The Atira investigation report done by Ernst & Young, released Monday, has set off a cascade of concerns and reactions.

BC United Party politicians have hammered at the issue, saying it shows the NDP has done a bad job of managing non-profit housing in the province. People in the non-profit housing sector are worried about the impact of losing any strength in the sector, especially Atira, which has done pioneering work for 30 years in housing vulnerable women.

And Atira and NDP politicians continue to spar.

Mr. Kahlon has said repeatedly he is shocked that the board or Ms. Abbott didn’t even read the report or know what was in it before the organization sent off a letter saying it was refusing to fire the CEO.

But it’s clear, from dozens of pages submitted to the ministry from Atira’s lawyer, Alan McConchie, that at least some people from the organization went over the investigative report in detail in the weeks before the report was made public Monday.

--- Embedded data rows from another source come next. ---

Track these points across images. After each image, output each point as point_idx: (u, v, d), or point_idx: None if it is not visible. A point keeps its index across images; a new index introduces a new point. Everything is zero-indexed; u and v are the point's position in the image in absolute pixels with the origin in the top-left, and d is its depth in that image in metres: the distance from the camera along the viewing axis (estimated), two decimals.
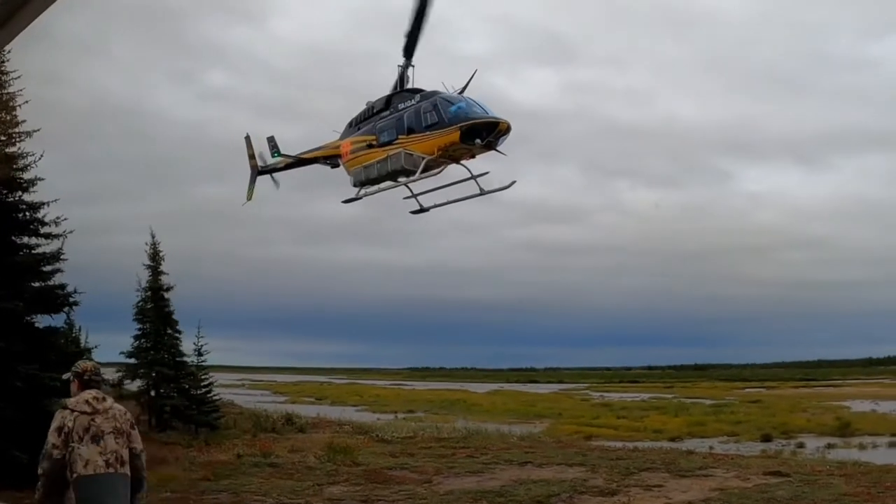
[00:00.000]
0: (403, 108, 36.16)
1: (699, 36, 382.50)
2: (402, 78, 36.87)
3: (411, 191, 36.01)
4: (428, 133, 34.54)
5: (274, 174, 41.42)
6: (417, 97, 35.72)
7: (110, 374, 49.81)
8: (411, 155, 34.58)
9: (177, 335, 49.29)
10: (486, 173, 34.94)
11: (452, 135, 33.39)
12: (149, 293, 48.96)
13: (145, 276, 49.37)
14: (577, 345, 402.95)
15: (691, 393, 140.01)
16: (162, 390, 48.13)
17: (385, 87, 35.93)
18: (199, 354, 50.03)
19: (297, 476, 29.01)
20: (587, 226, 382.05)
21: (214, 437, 43.93)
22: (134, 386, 48.96)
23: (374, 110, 37.27)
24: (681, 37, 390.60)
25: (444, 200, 35.57)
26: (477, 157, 34.10)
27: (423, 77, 34.65)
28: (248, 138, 42.33)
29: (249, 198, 41.18)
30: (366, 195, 36.79)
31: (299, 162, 40.16)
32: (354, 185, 36.27)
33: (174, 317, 49.49)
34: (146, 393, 48.13)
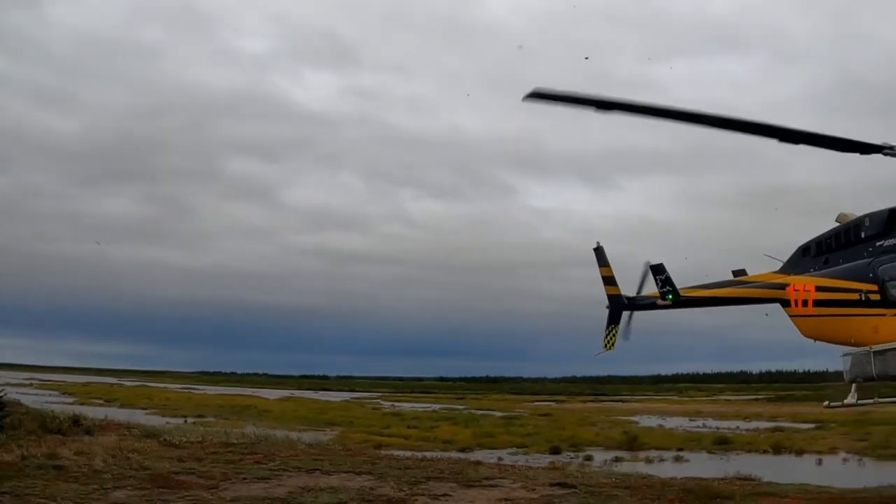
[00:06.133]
0: None
1: (480, 48, 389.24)
2: None
3: None
4: None
5: (633, 312, 32.36)
6: None
7: None
8: None
9: None
10: None
11: None
12: None
13: None
14: (369, 354, 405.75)
15: (482, 405, 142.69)
16: None
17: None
18: None
19: (83, 479, 28.64)
20: (373, 235, 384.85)
21: None
22: None
23: (862, 234, 25.47)
24: (462, 48, 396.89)
25: None
26: None
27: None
28: (600, 250, 33.17)
29: (611, 346, 32.44)
30: (880, 403, 25.92)
31: (694, 302, 30.70)
32: (853, 380, 25.10)
33: None
34: None
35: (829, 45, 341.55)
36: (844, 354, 25.29)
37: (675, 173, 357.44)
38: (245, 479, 29.41)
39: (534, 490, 30.21)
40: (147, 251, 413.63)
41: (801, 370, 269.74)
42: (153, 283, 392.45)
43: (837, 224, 26.58)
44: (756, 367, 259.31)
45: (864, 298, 23.93)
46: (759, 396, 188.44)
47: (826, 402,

In a lengthy series of submissions, Mr. McConchie and his colleagues detail numerous inaccuracies they say are in the report, including misrepresentations of how much more provincial money Atira was getting compared to other housing groups, what its administration costs were, how much it was spending per resident, and many details of building purchases and mortgages.

As well, a letter dated April 25 from Mr. McConchie starts off by saying Atira is concerned the name of the report’s author has been removed and that “there is reason to doubt that EY is sufficiently objective given EY’s long relationship with the provincial government.”